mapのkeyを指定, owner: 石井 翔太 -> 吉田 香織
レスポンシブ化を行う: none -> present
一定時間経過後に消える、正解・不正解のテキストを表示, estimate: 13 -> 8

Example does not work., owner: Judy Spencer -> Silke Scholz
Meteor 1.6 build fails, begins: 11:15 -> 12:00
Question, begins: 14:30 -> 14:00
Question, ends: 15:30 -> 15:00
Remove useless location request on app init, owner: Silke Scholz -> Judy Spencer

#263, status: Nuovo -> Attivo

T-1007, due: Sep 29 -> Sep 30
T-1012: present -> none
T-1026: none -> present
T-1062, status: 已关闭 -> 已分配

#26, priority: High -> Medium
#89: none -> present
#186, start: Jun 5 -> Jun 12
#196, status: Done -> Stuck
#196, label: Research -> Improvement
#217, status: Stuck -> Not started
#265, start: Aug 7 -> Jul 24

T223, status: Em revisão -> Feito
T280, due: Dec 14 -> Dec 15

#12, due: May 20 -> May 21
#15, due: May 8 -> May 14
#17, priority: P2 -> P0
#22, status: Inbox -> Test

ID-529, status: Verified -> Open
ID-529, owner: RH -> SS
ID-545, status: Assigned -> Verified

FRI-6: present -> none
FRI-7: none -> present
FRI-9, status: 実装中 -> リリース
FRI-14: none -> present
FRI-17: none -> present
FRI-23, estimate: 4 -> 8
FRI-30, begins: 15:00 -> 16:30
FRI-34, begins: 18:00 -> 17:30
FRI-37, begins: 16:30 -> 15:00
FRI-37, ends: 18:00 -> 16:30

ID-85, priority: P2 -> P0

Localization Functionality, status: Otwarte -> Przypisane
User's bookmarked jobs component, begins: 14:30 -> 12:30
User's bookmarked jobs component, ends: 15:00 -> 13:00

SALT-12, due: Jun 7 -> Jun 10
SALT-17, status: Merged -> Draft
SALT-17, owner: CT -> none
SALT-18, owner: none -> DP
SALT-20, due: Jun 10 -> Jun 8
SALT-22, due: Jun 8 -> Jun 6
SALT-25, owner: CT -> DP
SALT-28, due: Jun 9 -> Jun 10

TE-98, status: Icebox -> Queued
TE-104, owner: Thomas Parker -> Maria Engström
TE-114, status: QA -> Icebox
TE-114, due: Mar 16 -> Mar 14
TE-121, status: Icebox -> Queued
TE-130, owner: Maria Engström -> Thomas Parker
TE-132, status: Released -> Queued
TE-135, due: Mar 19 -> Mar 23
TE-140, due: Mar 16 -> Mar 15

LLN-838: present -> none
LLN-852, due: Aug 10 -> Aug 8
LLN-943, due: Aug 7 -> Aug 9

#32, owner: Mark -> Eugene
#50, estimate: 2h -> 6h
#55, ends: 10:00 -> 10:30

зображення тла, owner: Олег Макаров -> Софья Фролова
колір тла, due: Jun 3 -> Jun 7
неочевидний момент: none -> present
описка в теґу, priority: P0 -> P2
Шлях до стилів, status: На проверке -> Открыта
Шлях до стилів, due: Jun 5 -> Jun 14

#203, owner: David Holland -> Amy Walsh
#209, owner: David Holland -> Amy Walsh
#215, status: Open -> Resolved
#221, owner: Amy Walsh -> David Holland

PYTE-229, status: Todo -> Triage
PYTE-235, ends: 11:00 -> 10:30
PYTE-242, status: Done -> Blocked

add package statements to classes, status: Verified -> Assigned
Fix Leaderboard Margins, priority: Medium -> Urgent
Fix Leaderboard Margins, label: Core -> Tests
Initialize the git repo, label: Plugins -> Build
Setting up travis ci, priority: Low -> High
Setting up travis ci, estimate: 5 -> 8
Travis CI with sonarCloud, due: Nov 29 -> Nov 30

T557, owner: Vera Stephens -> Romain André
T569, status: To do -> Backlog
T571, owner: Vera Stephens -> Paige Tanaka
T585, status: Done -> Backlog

• What to produce
Pull out all lines of the data with the string "Question".

• Answer
Question, begins: 14:30 -> 14:00
Question, ends: 15:30 -> 15:00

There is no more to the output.